Dass zielstaatsbezogene gesundheitliche Gründe der Abschiebung des Antragstellers entgegenstehen könnten, ist ebenfalls nicht ersichtlich. Die vorgetragenen und durch ärztliche Berichte aus Juni 2022 belegten Krankheiten stellen keine lebensbedrohlichen oder schwerwiegenden Erkrankungen dar, die sich durch die Abschiebung wesentlich verschlechtern würden (vgl. § 60 Abs. 7 Satz 3 AufenthG).
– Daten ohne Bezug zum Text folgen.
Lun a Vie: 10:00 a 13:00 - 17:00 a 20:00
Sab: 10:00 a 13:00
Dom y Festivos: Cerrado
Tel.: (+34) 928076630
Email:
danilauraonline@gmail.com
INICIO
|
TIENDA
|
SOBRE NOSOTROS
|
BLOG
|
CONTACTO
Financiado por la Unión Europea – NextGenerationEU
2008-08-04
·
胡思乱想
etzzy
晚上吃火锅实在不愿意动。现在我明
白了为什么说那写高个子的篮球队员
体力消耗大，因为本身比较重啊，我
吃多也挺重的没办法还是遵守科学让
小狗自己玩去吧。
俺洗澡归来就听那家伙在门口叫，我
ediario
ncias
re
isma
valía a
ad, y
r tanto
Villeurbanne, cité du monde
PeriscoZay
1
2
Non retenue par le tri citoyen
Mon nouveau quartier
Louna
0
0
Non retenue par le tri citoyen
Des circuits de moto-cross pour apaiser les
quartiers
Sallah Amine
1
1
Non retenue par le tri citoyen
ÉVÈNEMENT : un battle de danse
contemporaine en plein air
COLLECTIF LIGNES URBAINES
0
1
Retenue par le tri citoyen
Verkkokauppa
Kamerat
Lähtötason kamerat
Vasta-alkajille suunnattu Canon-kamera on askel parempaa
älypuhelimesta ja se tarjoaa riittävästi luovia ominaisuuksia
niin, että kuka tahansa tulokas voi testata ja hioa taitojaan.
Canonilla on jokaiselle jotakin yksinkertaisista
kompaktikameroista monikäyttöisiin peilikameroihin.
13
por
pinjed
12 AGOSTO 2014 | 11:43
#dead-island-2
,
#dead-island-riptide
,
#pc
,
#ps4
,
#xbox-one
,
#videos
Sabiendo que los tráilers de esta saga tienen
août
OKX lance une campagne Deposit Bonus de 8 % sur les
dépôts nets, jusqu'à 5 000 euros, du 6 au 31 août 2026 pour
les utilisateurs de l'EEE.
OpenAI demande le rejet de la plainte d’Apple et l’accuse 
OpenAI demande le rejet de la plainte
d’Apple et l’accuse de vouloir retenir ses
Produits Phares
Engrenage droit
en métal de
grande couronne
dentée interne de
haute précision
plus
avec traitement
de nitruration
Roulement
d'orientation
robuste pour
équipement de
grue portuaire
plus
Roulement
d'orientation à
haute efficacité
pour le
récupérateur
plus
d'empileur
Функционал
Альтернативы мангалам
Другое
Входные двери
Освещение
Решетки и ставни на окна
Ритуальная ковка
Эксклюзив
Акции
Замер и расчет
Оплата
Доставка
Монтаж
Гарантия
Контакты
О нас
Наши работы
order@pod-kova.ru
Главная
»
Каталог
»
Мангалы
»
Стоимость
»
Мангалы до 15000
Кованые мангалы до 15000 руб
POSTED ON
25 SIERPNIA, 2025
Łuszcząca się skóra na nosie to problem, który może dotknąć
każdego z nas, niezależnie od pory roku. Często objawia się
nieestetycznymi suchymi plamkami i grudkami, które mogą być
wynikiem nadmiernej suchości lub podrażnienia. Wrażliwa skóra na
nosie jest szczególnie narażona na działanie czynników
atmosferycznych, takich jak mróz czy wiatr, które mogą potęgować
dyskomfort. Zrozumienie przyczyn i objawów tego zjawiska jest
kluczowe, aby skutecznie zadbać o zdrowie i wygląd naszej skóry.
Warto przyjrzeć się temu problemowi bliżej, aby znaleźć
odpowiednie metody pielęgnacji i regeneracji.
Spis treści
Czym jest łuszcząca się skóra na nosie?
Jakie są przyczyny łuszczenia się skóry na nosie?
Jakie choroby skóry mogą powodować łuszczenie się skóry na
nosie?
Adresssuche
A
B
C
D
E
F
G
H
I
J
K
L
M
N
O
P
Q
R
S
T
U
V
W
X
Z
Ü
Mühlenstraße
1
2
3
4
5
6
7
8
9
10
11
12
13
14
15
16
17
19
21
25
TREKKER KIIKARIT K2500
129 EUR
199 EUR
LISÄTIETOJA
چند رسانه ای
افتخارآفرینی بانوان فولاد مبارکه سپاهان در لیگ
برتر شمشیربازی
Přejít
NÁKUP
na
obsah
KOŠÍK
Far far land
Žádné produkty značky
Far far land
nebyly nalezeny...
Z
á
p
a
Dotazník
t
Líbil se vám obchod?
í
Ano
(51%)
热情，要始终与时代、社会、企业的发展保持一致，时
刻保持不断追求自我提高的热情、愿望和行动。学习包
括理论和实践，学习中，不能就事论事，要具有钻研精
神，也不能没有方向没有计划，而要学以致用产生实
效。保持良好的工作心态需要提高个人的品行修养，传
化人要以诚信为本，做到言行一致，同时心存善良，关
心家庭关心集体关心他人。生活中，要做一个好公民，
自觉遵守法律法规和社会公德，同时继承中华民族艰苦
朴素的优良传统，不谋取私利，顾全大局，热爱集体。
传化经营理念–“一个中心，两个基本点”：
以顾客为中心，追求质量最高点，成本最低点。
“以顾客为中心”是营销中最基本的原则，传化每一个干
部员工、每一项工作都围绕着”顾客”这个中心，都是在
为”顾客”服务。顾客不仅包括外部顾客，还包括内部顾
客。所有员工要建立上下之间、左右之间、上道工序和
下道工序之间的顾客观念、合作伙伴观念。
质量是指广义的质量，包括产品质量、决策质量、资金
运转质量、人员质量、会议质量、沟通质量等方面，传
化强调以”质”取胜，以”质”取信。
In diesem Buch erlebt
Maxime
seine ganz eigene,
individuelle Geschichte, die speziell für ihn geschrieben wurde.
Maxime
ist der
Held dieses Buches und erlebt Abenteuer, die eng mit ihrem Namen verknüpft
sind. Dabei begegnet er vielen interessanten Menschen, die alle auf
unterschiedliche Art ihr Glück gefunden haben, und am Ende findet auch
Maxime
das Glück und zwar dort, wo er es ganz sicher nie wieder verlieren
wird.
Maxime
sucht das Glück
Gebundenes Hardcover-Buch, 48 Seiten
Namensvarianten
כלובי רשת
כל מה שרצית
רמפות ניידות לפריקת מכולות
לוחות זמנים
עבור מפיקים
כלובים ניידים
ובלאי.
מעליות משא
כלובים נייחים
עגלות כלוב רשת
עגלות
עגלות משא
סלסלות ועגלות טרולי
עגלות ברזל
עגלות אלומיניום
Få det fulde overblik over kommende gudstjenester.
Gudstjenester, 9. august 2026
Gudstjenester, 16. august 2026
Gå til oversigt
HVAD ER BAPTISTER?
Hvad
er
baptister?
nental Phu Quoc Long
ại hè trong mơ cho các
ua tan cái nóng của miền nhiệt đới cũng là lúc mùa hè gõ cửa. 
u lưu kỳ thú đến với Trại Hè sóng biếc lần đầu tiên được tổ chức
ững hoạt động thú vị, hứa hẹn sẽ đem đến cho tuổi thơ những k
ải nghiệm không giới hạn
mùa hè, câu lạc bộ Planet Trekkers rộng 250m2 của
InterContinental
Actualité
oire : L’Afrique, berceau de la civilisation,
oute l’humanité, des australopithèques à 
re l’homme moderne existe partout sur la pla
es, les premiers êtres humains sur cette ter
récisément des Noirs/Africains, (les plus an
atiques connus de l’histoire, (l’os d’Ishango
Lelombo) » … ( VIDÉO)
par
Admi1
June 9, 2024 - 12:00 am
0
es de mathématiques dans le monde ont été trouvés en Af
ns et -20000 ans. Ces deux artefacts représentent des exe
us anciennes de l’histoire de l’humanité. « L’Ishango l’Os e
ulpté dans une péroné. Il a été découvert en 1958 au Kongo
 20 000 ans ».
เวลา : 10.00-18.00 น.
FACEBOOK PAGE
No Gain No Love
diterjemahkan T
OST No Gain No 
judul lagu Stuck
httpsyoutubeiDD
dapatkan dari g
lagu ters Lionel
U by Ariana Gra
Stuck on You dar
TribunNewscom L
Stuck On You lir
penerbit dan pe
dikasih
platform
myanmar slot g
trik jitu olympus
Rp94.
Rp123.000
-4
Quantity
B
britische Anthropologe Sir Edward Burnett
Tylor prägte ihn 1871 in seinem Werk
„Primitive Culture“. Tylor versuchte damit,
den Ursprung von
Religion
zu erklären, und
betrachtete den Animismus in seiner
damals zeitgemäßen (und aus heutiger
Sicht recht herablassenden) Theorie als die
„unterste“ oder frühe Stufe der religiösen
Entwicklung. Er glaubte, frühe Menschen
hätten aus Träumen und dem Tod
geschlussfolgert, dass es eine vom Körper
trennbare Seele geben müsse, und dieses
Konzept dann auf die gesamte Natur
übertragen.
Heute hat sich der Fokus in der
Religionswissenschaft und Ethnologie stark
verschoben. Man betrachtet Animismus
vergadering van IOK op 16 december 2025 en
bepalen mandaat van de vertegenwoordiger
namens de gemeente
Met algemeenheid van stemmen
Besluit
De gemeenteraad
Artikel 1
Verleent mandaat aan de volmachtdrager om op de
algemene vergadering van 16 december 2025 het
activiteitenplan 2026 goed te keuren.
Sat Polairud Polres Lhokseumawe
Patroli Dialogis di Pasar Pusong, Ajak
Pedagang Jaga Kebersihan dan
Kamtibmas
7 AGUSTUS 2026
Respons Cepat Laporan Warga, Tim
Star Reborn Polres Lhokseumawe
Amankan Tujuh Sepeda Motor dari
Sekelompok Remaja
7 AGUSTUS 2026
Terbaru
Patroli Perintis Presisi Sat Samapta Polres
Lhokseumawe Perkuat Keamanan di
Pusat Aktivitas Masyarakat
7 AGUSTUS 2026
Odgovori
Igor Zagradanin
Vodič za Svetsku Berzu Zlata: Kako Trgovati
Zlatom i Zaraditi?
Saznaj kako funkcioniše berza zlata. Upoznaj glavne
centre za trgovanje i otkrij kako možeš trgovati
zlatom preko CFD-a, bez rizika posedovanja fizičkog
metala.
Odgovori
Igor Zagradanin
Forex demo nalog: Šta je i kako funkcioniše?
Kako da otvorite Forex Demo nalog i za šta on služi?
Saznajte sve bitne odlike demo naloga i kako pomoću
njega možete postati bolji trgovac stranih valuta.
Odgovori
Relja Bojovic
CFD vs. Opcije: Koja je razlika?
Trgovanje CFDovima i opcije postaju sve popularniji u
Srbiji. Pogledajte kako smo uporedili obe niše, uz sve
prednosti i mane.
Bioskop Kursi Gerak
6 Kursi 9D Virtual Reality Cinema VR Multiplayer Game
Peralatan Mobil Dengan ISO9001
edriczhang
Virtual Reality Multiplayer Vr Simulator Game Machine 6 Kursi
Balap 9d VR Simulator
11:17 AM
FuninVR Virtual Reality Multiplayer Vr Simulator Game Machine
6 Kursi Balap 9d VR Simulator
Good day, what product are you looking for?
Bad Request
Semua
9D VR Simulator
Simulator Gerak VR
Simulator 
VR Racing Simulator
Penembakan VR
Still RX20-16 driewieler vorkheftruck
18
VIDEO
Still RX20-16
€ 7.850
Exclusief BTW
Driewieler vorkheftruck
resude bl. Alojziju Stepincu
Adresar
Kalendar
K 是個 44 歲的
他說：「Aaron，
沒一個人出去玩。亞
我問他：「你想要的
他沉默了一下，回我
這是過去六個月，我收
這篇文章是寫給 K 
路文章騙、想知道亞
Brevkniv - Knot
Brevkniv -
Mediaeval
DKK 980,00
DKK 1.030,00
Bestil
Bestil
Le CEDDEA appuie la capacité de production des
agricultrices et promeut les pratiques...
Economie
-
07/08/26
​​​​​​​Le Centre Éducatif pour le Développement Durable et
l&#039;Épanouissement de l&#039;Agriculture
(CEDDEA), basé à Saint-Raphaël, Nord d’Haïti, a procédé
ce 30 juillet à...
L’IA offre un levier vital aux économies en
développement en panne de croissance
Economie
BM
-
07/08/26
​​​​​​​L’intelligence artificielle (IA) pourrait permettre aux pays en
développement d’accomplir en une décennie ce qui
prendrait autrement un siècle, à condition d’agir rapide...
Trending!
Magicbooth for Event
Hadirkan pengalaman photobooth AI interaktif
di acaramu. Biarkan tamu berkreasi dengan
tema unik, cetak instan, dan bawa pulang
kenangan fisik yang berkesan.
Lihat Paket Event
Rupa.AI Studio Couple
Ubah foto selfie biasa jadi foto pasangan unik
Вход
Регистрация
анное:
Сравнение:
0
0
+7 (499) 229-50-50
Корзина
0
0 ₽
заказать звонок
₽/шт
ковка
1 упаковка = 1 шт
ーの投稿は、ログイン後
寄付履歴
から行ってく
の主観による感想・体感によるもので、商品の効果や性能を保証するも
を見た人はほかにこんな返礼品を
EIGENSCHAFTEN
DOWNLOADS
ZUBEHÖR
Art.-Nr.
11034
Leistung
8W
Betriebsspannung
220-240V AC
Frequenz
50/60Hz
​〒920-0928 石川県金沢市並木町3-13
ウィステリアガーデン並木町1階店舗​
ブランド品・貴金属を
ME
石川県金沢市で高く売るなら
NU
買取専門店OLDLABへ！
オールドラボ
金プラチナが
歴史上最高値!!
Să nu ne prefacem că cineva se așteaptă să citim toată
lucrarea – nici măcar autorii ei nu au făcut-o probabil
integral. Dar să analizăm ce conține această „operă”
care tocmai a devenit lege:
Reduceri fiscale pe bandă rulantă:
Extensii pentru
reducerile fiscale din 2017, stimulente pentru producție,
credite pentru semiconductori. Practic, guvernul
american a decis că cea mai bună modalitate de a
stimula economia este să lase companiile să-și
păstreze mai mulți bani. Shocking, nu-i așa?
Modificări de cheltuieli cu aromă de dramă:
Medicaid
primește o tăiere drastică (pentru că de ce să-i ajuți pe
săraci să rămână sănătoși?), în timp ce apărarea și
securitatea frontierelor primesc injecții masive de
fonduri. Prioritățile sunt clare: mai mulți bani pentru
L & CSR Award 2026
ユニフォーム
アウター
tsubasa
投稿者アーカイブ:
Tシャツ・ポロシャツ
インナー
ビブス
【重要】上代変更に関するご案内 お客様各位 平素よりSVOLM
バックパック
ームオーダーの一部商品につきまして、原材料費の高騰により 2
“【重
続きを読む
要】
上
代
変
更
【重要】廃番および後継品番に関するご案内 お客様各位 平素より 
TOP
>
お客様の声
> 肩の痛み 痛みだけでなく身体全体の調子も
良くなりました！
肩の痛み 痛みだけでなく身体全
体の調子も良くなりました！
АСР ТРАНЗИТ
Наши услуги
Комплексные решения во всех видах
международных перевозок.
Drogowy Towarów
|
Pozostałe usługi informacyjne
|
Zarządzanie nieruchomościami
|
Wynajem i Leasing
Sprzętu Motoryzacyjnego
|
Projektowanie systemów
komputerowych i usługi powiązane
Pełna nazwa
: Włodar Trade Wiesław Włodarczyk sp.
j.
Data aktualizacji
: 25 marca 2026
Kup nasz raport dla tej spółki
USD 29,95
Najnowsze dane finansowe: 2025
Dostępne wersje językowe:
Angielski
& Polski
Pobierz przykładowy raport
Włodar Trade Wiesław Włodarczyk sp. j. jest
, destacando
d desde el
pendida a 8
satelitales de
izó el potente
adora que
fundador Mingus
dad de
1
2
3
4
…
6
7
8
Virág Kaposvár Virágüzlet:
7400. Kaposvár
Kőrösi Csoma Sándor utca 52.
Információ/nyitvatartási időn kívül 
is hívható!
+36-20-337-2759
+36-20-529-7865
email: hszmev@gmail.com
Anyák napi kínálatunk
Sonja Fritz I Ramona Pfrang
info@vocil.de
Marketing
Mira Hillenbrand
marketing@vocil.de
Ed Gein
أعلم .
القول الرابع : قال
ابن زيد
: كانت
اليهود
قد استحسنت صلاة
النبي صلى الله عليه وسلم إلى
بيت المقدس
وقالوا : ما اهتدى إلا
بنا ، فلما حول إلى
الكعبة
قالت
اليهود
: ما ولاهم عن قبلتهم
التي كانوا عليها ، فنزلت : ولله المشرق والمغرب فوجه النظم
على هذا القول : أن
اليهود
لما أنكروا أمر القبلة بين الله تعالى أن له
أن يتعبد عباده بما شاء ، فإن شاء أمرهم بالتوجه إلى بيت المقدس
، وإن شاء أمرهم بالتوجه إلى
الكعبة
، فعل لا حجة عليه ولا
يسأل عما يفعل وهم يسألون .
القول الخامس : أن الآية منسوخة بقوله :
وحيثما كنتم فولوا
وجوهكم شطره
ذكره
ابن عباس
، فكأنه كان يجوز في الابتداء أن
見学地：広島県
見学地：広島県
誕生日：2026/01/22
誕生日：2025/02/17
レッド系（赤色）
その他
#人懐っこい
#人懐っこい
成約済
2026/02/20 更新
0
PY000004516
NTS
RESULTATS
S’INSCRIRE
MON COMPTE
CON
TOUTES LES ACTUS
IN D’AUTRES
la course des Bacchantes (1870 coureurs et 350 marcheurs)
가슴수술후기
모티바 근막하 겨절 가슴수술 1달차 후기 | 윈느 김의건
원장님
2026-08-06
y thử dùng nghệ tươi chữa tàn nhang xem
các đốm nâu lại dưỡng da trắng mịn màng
Da nicht erforderlich ist, dass die medizinische Versorgung im Zielstaat mit der Versorgung in Deutschland gleichwertig ist (vgl. § 60 Abs. 7 Satz 4 AufenthG), liegen die Voraussetzungen für die Gewährung eines Abschiebungsverbots aus gesundheitlichen Gründen nicht vor.

II. Der Antrag auf Bewilligung von Prozesskostenhilfe war ebenfalls abzulehnen, da der Antrag auf Gewährung einstweiligen Rechtsschutzes keine hinreichende Aussicht auf Erfolg hat (s.o.) und darüber hinaus bislang eine Erklärung über die persönlichen und wirtschaftlichen Verhältnisse nicht eingereicht wurde, so dass die Bedürftigkeit nicht glaubhaft gemacht worden ist.

Die Kostenentscheidung beruht auf §§ 154 Abs. 1 VwGO, 83 b AsylG.

Dieser Beschluss ist gemäß § 80 AsylG unanfechtbar.